Write the next part of the news transcript about Zoom, picking up right after its final sentence.

**SOURCE TEXT:**
◆ ◆ ◆ ◆ ◆

Just a few weeks ago, I'd never heard of Zoom. Then, as Americans began working from home, I heard of meetings held on Zoom. Eventually, some colleagues and I had lunch on Zoom. The video conferencing service is popular and also, we should disclose, a funder of NPR, about which we will nevertheless tell you the whole truth. The FBI is warning schools about using the software. New York's attorney general is asking questions about its security and privacy. NPR tech correspondent Shannon Bond has more.

SHANNON BOND, BYLINE: Like many people, Dennis Johnson is doing a lot of things he would normally do in person over Zoom. Last week, that meant defending his doctoral dissertation via computer screen to a big audience.

DENNIS JOHNSON: There's, like, over 40 people who are watching. They are my closest friends, family and my classmates and my dissertation committee.

BOND: Johnson is the first member of his family to graduate from college, let alone get a doctorate. He wanted to share the moment with them. He says he was in the middle of presenting when someone started drawing male genitalia on screen.

◆ ◆ ◆ ◆ ◆

**INFORMATION SUPPLIED:**
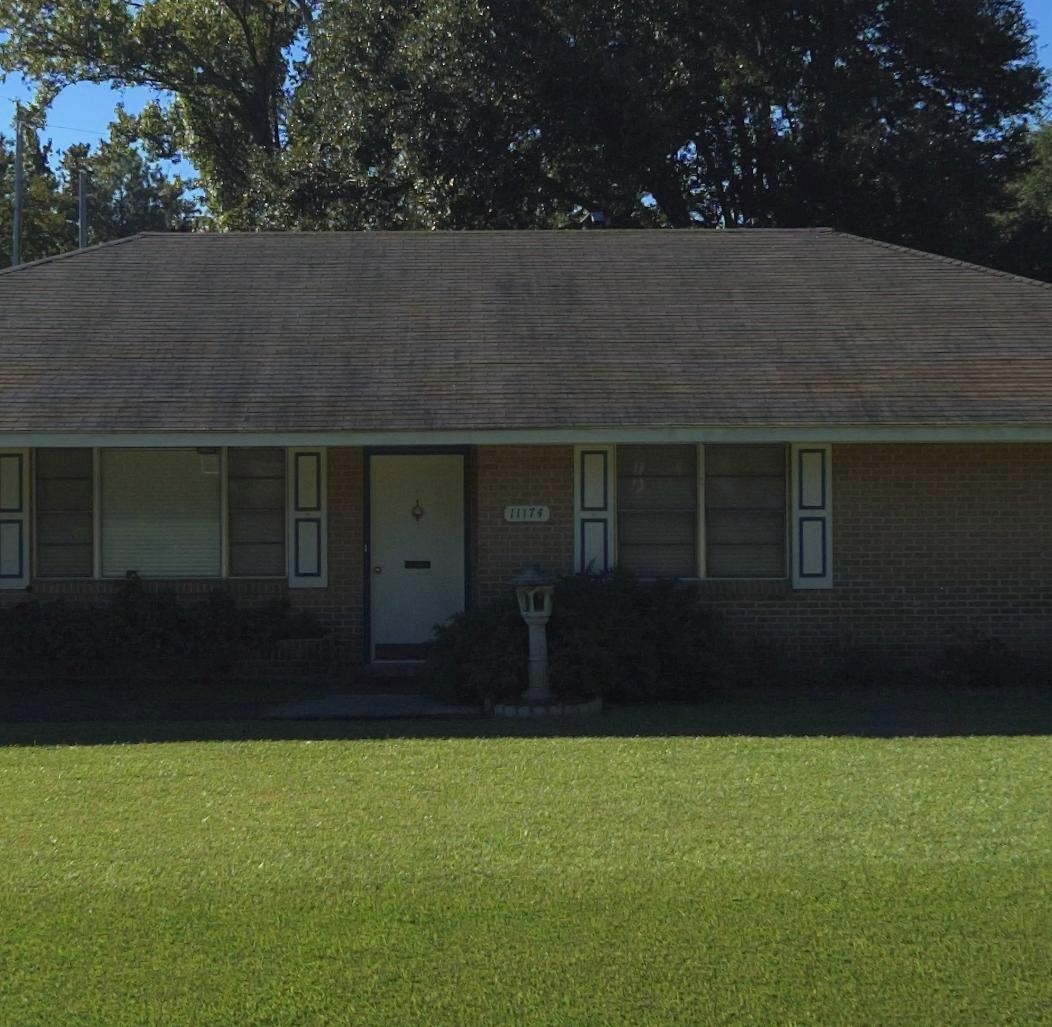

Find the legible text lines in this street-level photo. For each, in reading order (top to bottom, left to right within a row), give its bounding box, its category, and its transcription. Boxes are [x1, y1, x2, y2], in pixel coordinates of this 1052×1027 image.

[508, 505, 546, 521] StreetNumber: 11174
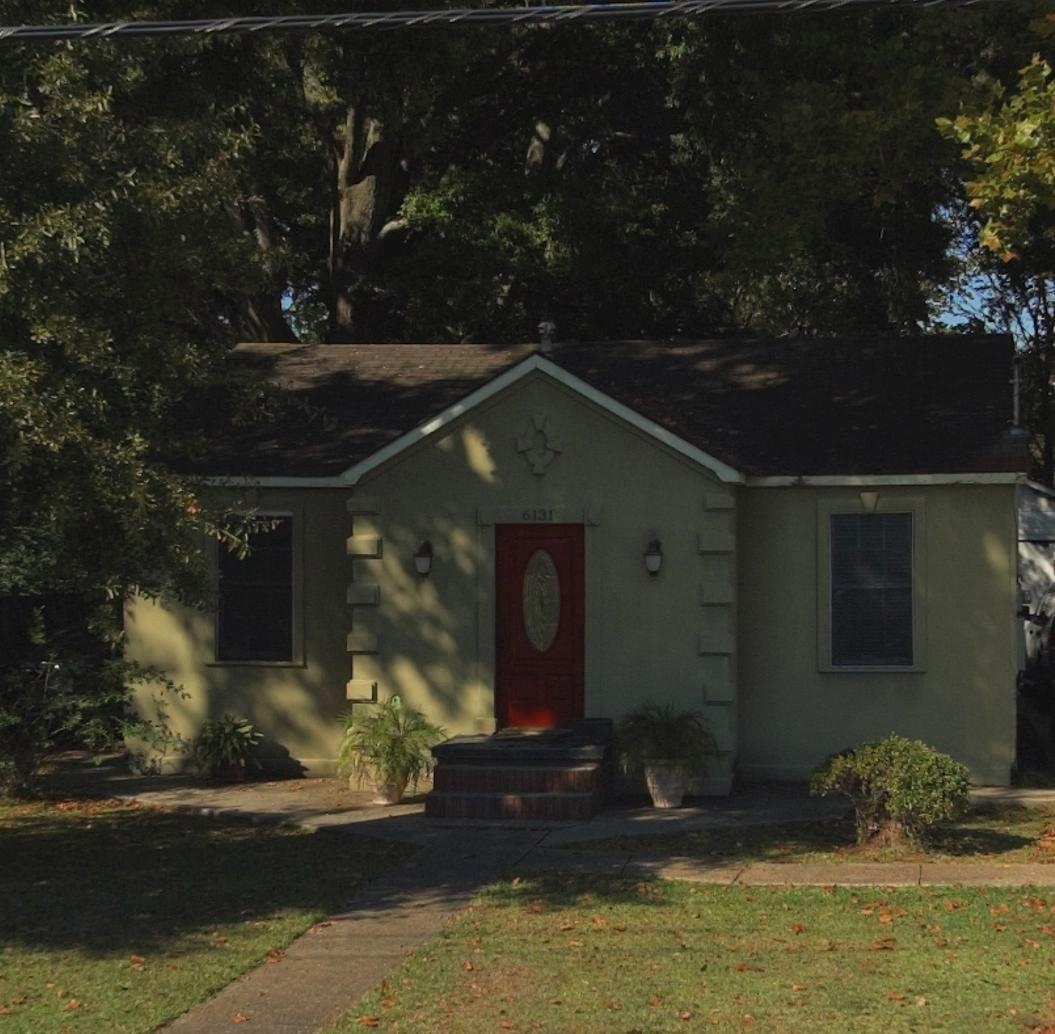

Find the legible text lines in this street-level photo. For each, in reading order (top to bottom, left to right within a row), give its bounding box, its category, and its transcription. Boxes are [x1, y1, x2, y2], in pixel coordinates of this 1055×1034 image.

◆ ◆ ◆ ◆ ◆

**RESPONSE:**
JOHNSON: And I'm like, whoa. And then I freeze. And everyone who's watching - the screen freezes.

BOND: It got worse. The attacker scrawled a racial slur. And all of this was being broadcast to everyone on the Zoom call. Johnson was horrified. The organizers blocked everyone's screen until they could remove the intruder from the meeting. But, he says, they weren't able to identify who had done it. Johnson was shaken, but he managed to finish his presentation. Still, what should've been a triumphant celebration was ruined.

JOHNSON: The moment they tell me, congratulations, Dr. Dennis Johnson, and it's all over and I leave the Zoom meeting, everything sets in. Like, you want to talk about depression? I couldn't even, like, communicate. I had to just walk out my house and just walk because I didn't want to talk or see anybody.

BOND: Johnson fell victim to a new form of harassment known as Zoombombing. Intruders hijack video calls and post pornography and hate speech. They've disrupted an Alcoholics Anonymous meeting in New York, a Texas Sunday school, online classes at the University of Southern California. Here's Mayor David Anderson of Kalamazoo, Mich., after a city meeting was attacked.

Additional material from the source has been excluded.